Nunca conocí a David fuera de mi cuarto. Entonces, era suficiente. Estaba acostado sobre él, mi cabeza en su pecho. Me decía algo sobre juntas, cortes y abogados. Siempre que estaba por irse comenzaba a hablar de lo que tenía que hacer esa tarde. Su pecho moviéndose arriba y abajo con su respiración, yo contaba sus vellos. Muy débil o acaso porque trataba de ignorarlos, oía sus latidos. Cuando uno empieza a contar los latidos del otro, es señal de que las cosas no terminarán bien.

En la pared al lado de la ventana, está el cuadro en blanco y negro de un bote en medio de un río solitario. Un rayo de luz pasa a un lado del bote iluminando el fondo del río. El instante se ha ido. El reflejo de un coche que ha pasado, pensé. Es apenas ahora que noto que nadie está en el bote.

– ¡Ahí está!, -¿Qué?, -Siempre que te hablo terminas por desviar la mirada. No respondí. No es propio de quien sólo tiene sexo casual de decirle a este abogado que podré estar desnudo con él, pero que no puedo verlo a los ojos por aquello de sentirme vulnerable. -Te reto a verme a los ojos por más de 5 segundos. Lo miré a los ojos. Entendió que hice lo que me pidió que no hiciera. Entendió aquello de sentirme vulnerable porque lo quiero. – Son veinte años. Eso es lo que tú no entiendes. No podrías ahora, pero espero que algún día comprendas y no hagas lo que yo. Esto. Es ahora él quien ve al cuadro. Piensa, se siente culpable. Y tenemos sexo. A pesar de todo no queremos sentirnos así, culpables. Te das cuenta David? siempre es el tiempo. Es el tiempo quien nos detiene. Tus veinte años con alguien más, las dos horas que podemos estar juntos, el medio segundo del reflejo de luz en el bote triste, los quince años de diferencia.

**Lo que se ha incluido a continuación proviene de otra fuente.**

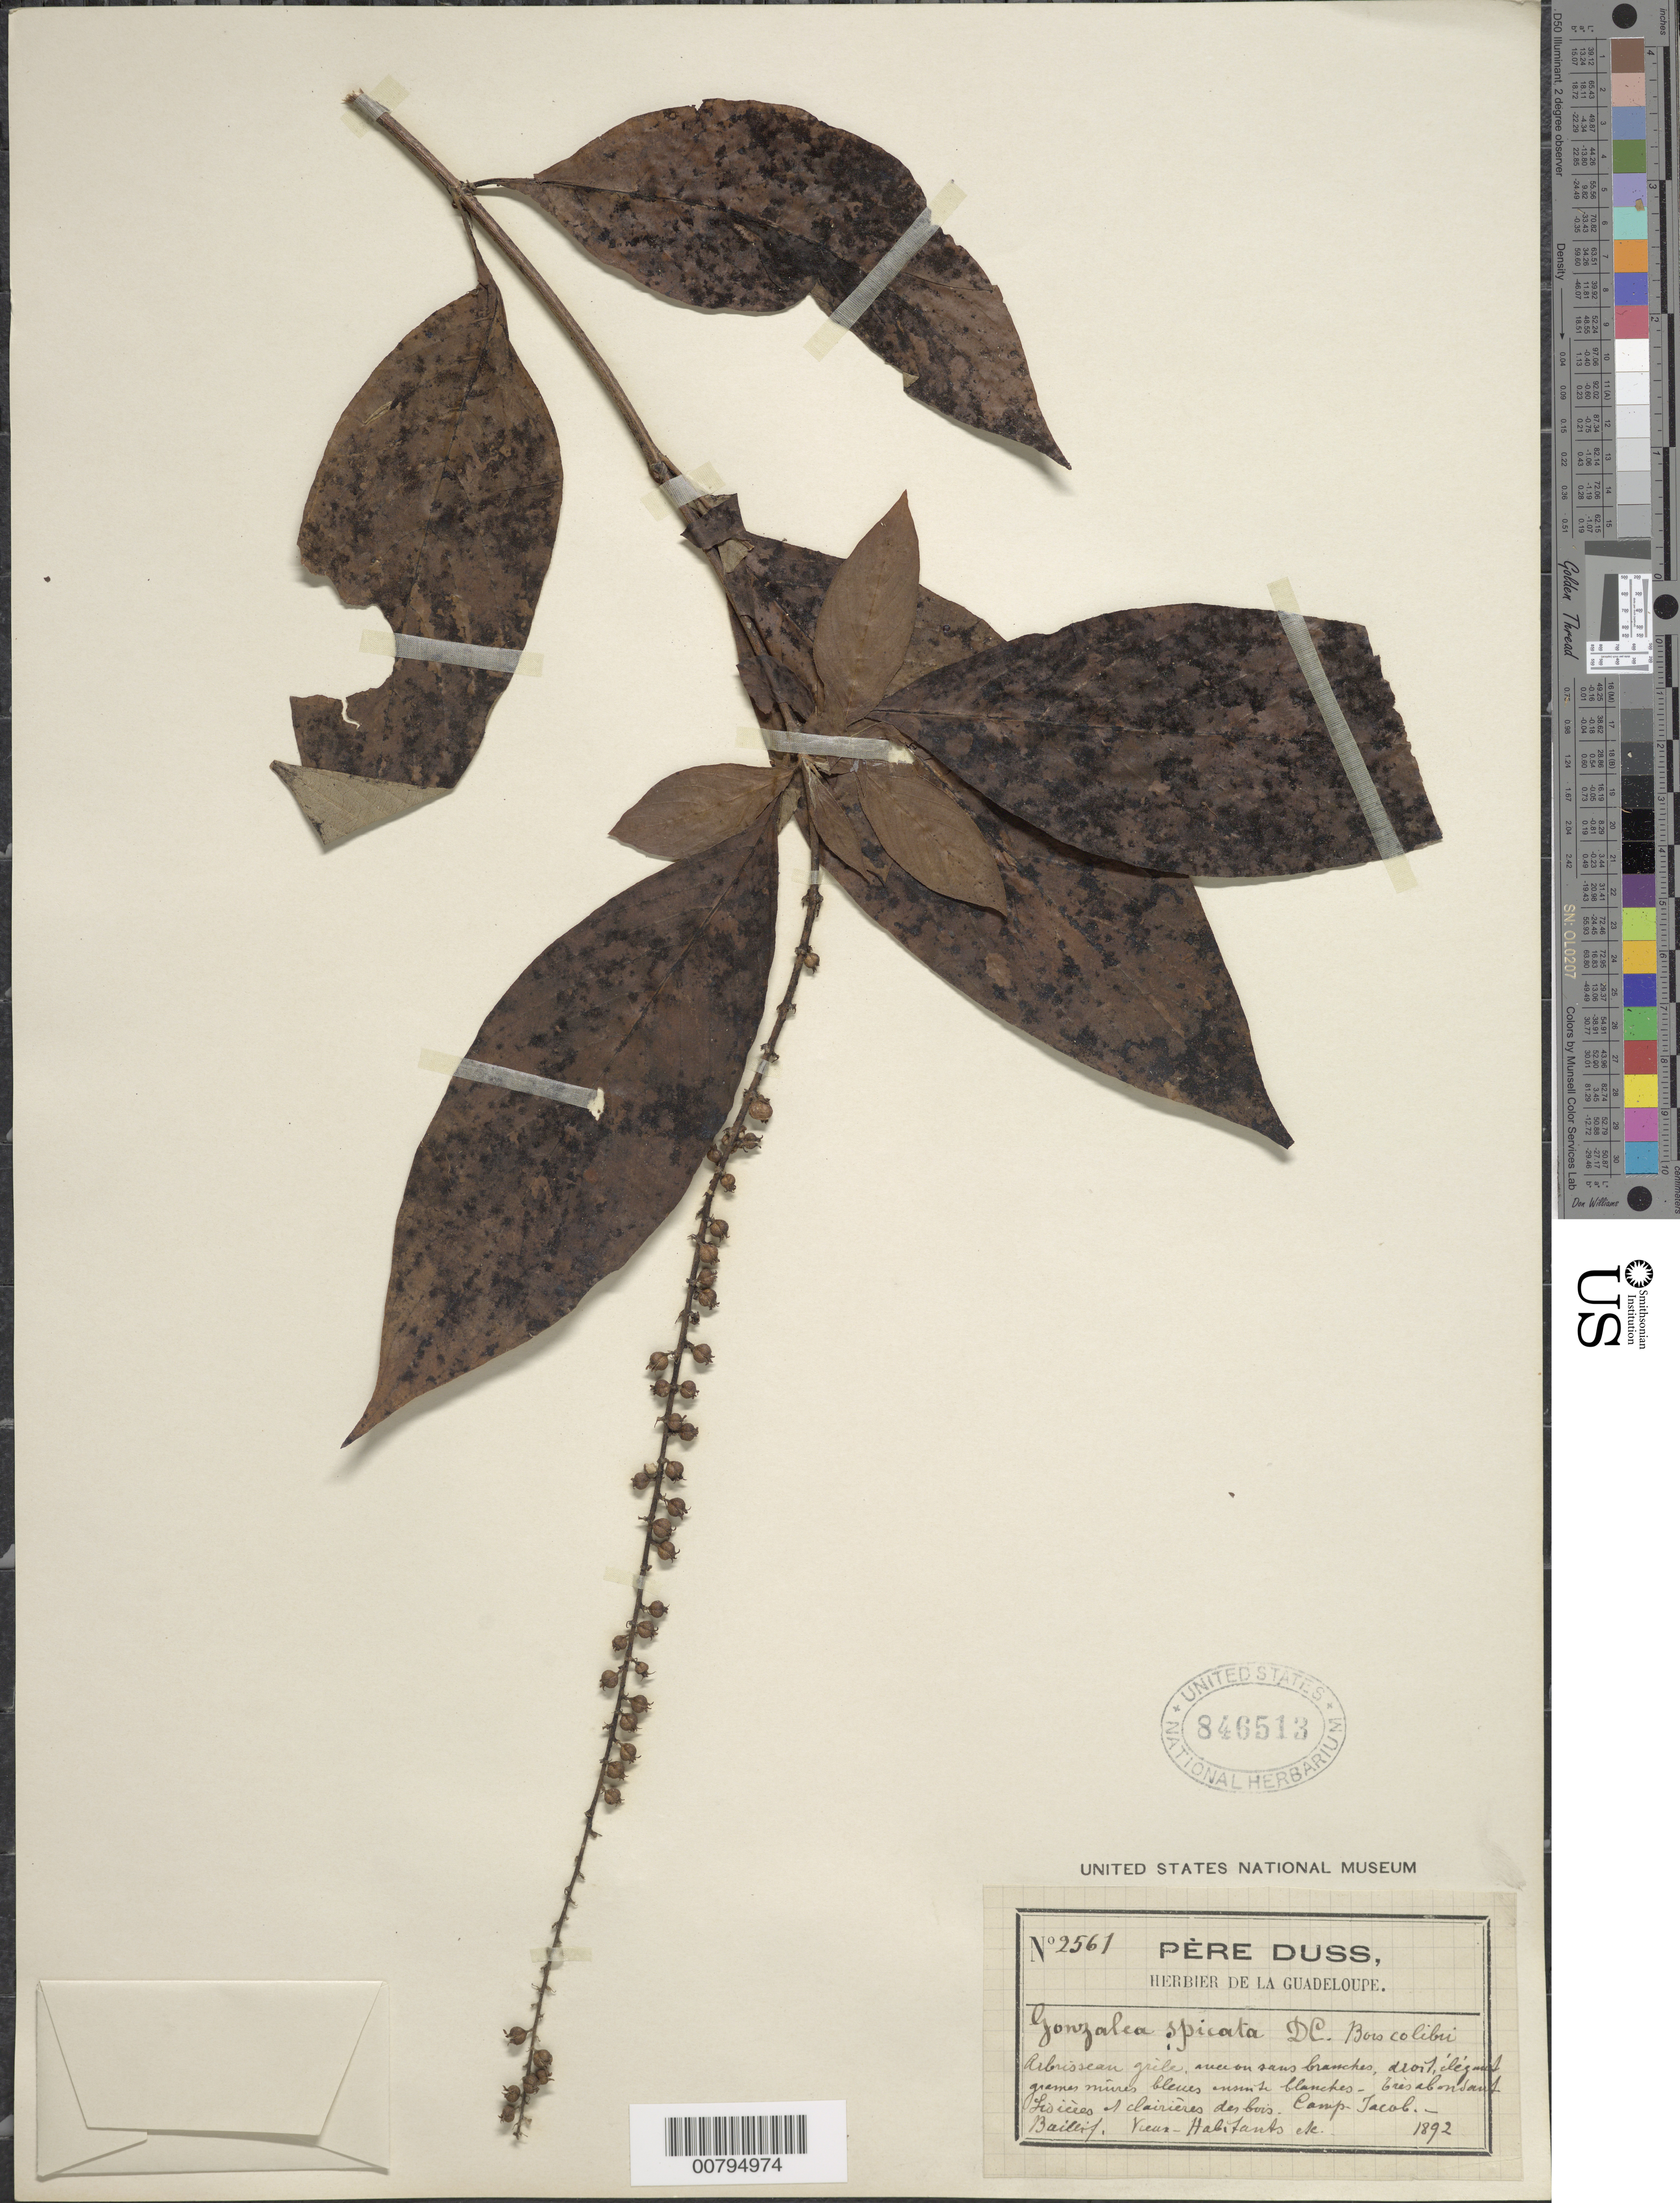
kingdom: Plantae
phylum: Tracheophyta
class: Magnoliopsida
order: Gentianales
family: Rubiaceae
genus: Gonzalagunia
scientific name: Gonzalagunia hirsuta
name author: Schum.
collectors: Père Duss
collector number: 2561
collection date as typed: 1892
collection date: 1892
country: Guadeloupe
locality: Camp Jacob.- Baillif.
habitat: Lisicèes -- clairières des bois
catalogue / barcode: US 846513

David toma su saco y checa sus bolsillos para no olvidar nada. Me da un beso de despedida que se siente extraño. Es la sensación tibia y cómoda que cuando se articula es un “justo aquí y ahora, te quiero” pero que sabes que no puedes tener porque es malo tenerla. Entonces los dos nos preocupamos, él más que yo. Algunas veces, cosas como estas pasan. Cerré la puerta, giré el seguro. Mientras en mi cuarto las sábanas revueltas y el bote en el río.